PASSAGE SHOWN:

####

Author: eilemann@gmail.com
State:
- Implemented in 0.3 beta
- Adapted in 0.4 to reflect changes from per-node thread synchronization
Overview
In order to provide an easier porting path for existing software, this feature adds the capability to update certain windows from the main application thread, i.e., they are nonthreaded. This allows applications with an existing main GUI loop and OpenGL drawables to have them updated by Equalizer, while using additional resources for scalable rendering or as auxilary views. Updating windows from the main thread avoids thread-safety issues with the windowing system and widget library.
Using nonthreaded channels as a source for scalable rendering is not a supported use case, i.e., a nonthreaded channel should not produce any output frames. A nonthreaded channel can contribute to the rendering of its own view, as this does not create any dependency for other channels.
Nonthreaded execution on render client processes happens in the main thread, similar to the execution on the application process.
Implementation
The server will send the rendering commands for nonthreaded pipes exactly as it does send them to threaded pipes. The receiver thread will queue them on the node's command queue, exactly in the same way as for threaded pipe commands. The queued commands will be checked and executed from the config frame functions, which are called by the application thread.
Config::finishFrame
will execute all rendering tasks until the
local synchronization is released and the frame current-latency
is finished.
Reasoning
The main decision is where and when (latency-wise) the rendering commands are executed. The (not yet implemented) cull queue/frame data API will send the data between startFrame and finishFrame. Therefore, the draw tasks have to be executed from finishFrame, otherwise they would deadlock on data when executed from startFrame.

####

INFORMATION:

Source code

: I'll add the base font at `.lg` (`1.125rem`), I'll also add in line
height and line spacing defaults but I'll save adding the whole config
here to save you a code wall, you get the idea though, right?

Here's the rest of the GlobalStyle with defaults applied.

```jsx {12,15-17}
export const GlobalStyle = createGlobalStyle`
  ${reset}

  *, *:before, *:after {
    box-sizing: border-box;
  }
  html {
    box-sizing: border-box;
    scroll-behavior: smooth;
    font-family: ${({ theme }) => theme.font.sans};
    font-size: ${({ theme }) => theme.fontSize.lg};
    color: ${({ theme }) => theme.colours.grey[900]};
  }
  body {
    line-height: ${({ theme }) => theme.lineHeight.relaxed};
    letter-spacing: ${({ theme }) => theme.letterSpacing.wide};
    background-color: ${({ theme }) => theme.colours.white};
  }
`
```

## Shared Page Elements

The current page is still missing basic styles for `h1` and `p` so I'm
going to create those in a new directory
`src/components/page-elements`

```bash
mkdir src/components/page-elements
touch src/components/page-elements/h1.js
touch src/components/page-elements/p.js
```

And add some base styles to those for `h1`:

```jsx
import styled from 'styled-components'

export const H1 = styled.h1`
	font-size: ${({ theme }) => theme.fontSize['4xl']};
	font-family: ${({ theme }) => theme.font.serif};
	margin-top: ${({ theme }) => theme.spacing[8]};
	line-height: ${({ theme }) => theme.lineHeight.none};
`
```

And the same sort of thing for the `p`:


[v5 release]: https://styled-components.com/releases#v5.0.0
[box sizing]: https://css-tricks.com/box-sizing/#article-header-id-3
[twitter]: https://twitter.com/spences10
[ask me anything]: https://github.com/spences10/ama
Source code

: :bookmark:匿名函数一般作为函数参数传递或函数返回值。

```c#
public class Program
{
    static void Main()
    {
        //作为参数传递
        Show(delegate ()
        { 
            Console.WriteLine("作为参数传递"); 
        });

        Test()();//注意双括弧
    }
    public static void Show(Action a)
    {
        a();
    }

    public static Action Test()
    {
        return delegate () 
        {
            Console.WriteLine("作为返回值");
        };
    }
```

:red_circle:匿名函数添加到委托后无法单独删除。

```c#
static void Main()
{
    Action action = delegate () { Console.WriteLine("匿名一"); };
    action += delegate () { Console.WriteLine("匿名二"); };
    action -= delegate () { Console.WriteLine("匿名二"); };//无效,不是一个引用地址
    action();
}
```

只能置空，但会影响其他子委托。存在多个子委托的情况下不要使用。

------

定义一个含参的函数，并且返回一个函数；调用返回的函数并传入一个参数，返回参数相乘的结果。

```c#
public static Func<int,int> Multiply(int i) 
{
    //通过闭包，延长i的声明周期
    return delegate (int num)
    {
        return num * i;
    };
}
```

####

DIRECTIONS:
[1] In the nonthreaded windows document, which function must the draw tasks be executed from so that they do not deadlock on data?
[2] Please return, word for word, the part of the nonthreaded windows document that opens with the words containing "Using nonthreaded channels" and closes with "for other channels.".
The entries after the nonthreaded windows document are separate material.

SOLUTIONS BY TASK:
[1] From finishFrame.

[2]
Using nonthreaded channels as a source for scalable rendering is not a supported use case, i.e., a nonthreaded channel should not produce any output frames. A nonthreaded channel can contribute to the rendering of its own view, as this does not create any dependency for other channels.